If you plan to conduct specific data analyses and visualizations, describe how do you need to process and prepare the tidy data.
What do you need to do to mutate the datasets (convert date data, create a new variable, pivot the data format, etc.)?
How are you going to deal with the missing data/NAs and outliers? And why do you choose this way to deal with NAs?
Calculating Age Groups:
Grouping passengers into age categories: You can create a new variable called “Age Group” by categorizing the passengers’ ages into different groups, such as “Child,” “Adult,” and “Elderly.” This can be done by specifying age ranges and using conditional statements or the cut() function in R. Converting Categorical Variables:
Mapping categorical variables to numerical values: If any categorical variables, such as “Sex” or “Embarked,” are represented as text, you can create new variables that map these categories to numerical values.
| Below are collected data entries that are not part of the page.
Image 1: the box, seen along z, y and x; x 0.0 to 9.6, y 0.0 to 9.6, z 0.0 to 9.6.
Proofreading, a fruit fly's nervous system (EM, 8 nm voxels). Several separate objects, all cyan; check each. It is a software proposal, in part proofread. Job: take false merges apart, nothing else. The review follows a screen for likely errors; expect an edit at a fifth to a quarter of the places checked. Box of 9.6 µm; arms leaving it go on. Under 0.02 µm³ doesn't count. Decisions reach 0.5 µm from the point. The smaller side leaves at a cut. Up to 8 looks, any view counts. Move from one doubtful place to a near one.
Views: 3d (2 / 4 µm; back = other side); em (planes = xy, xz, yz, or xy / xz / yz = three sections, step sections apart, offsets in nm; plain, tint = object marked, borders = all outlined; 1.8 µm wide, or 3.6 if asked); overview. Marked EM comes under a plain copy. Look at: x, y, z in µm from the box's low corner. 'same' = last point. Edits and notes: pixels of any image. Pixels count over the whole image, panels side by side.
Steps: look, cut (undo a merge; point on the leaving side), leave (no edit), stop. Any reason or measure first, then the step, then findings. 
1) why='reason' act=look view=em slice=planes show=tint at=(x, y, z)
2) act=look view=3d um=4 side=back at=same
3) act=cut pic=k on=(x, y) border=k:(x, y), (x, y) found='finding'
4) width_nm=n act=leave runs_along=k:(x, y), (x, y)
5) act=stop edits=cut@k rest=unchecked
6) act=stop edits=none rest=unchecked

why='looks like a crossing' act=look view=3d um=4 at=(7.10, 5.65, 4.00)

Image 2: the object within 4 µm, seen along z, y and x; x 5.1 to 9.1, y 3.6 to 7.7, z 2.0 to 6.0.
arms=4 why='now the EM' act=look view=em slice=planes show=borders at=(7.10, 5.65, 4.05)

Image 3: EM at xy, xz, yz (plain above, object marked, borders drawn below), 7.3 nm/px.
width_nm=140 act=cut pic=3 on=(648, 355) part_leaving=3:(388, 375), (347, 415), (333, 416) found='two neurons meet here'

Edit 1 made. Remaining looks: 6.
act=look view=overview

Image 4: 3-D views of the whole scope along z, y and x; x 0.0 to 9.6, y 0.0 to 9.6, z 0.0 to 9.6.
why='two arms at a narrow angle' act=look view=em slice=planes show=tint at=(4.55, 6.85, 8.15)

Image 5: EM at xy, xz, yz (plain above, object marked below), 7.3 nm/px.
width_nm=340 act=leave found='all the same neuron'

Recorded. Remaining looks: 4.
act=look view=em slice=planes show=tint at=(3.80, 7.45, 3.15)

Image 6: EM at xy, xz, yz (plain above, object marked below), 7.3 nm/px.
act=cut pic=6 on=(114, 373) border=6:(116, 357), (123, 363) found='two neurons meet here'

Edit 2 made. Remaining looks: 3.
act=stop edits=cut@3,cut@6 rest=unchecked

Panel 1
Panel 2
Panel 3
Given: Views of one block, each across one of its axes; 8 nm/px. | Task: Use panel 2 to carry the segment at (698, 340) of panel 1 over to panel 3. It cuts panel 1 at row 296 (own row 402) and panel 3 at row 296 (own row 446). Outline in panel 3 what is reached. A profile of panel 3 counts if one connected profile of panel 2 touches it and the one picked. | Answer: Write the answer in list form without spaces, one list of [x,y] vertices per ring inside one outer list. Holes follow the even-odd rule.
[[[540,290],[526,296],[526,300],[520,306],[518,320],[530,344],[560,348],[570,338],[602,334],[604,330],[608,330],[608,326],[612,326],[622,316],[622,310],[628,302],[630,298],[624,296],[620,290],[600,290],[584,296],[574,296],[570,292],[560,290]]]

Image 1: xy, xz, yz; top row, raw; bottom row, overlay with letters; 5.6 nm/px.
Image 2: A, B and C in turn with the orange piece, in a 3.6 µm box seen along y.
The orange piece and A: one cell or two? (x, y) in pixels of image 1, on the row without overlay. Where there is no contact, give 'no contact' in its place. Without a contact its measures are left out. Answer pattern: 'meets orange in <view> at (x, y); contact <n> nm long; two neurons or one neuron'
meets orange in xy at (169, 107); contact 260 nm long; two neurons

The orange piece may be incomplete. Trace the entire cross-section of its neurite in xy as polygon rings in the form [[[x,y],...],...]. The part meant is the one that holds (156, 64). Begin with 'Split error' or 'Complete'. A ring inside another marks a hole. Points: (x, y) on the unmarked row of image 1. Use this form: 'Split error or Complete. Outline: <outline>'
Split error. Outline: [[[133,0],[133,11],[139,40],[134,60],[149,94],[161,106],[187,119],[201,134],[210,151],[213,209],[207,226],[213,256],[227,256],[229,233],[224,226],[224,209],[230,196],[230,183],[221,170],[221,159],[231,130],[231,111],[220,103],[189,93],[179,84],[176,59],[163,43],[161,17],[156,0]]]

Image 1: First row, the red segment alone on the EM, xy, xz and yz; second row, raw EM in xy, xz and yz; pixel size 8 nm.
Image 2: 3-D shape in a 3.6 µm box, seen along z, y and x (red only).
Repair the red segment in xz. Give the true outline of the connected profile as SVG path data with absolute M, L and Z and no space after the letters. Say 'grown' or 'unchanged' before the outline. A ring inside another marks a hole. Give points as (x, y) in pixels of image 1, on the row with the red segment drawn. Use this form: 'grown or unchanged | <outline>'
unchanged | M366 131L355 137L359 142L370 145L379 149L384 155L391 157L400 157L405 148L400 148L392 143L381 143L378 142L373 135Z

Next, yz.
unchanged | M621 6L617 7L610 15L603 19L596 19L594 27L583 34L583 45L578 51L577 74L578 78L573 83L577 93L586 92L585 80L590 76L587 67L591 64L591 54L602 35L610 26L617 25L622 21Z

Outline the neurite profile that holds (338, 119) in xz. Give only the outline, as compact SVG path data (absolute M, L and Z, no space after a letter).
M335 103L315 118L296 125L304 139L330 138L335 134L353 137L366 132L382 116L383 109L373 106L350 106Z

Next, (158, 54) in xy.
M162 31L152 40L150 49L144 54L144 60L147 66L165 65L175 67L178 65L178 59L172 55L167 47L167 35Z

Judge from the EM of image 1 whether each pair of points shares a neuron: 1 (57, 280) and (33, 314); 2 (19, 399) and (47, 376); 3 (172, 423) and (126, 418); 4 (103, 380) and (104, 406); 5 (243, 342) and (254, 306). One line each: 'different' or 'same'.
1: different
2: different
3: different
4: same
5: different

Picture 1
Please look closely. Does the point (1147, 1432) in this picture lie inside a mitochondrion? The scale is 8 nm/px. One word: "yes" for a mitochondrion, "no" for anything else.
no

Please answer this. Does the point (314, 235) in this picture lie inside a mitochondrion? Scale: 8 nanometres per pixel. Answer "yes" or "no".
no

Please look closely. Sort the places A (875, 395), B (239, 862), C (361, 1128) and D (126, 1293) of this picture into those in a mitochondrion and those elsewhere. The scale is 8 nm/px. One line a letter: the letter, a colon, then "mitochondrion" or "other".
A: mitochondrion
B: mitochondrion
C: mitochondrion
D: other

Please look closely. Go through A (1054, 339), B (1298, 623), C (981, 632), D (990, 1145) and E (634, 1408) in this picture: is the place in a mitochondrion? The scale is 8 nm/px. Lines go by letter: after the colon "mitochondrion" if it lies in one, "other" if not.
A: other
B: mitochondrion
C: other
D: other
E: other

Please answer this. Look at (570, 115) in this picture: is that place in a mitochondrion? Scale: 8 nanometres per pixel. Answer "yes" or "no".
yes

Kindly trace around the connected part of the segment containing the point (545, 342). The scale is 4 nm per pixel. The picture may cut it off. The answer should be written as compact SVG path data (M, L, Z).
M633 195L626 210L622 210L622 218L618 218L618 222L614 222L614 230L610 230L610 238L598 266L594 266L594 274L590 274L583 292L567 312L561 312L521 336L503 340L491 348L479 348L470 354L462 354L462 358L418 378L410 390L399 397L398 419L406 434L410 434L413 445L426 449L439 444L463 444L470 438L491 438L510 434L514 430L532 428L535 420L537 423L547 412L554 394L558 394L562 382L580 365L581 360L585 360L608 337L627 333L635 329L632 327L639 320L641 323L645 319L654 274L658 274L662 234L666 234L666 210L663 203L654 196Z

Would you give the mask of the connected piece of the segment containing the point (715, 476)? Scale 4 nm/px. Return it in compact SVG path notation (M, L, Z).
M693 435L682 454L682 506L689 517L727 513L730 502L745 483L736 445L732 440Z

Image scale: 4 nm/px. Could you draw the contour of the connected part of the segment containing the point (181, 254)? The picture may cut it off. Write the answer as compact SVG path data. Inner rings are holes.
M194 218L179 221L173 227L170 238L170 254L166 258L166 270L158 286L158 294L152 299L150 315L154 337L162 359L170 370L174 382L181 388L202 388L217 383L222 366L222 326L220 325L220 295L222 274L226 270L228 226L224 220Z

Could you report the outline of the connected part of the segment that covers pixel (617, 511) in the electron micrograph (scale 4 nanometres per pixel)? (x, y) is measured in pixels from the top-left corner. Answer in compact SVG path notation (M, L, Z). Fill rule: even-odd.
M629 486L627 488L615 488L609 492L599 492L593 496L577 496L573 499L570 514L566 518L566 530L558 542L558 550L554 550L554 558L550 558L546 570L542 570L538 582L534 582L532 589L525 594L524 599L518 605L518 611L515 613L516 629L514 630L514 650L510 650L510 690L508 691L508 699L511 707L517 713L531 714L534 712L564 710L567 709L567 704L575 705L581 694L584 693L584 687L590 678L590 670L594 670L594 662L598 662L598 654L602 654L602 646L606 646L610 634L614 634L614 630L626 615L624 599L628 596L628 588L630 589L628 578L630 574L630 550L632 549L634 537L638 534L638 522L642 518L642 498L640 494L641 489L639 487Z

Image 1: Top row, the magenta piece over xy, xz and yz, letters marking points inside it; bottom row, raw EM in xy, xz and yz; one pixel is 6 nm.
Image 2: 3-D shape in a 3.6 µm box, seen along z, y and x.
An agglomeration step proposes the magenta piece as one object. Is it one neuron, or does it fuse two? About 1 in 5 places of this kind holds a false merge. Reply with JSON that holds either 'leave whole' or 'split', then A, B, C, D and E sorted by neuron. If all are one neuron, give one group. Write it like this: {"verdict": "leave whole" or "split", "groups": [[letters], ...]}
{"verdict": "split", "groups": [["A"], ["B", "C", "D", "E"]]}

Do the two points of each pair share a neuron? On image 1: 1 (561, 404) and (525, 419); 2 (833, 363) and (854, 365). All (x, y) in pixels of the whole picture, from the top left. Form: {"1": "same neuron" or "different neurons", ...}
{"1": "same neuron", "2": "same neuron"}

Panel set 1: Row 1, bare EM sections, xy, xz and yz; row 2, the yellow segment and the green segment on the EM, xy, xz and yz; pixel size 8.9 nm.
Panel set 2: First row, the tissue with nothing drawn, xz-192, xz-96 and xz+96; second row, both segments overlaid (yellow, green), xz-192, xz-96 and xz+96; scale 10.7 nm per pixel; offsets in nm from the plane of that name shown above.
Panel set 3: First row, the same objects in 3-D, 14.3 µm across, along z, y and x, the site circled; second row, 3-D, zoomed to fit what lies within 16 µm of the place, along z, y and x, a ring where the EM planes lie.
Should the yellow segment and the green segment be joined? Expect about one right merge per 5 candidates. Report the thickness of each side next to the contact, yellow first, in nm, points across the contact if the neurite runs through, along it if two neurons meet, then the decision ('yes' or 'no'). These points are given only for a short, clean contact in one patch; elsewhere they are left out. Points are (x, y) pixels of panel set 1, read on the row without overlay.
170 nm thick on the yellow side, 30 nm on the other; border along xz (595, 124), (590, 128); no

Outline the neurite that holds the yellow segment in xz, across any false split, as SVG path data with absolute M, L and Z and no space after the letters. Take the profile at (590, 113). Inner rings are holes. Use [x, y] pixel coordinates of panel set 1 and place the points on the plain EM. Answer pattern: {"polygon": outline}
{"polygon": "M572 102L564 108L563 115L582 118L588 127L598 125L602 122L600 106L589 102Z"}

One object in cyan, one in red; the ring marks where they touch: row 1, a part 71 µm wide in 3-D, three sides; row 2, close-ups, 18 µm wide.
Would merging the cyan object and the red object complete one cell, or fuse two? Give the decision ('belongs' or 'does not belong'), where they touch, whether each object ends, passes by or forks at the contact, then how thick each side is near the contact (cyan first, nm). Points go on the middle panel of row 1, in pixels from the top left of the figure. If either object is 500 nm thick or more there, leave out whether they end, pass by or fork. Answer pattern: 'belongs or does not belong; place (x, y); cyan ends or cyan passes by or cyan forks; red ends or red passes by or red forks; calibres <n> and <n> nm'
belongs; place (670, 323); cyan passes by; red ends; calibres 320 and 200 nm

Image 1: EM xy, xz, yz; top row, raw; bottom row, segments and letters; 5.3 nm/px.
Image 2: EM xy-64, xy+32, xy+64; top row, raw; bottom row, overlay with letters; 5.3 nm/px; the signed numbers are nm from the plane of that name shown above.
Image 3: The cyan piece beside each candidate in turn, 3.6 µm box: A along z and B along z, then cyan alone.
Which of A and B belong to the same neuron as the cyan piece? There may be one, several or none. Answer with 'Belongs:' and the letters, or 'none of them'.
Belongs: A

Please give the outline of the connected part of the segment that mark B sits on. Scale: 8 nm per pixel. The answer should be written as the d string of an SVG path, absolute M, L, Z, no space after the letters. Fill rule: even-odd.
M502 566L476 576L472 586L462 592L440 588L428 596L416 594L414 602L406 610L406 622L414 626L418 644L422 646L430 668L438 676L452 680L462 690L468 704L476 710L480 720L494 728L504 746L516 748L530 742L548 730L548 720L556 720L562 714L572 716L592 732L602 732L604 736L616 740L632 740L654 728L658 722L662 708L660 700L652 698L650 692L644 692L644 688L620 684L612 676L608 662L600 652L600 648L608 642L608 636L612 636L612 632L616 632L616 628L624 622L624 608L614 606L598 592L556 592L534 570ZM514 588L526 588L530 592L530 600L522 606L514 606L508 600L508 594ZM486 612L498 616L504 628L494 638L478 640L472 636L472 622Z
For example, you can create a new variable called “Sex_Code” where “male” is encoded as 0 and “female” as 1. Calculating Family Size:
Creating a variable for family size: You can create a new variable called “Family Size” by summing the “SibSp” (number of siblings/spouses aboard) and “Parch” (number of parents/children aboard) variables. This new variable represents the total number of family members a passenger had onboard.
If any column has too much empty data, I plan to drop it completely as it would not contain a lot of information.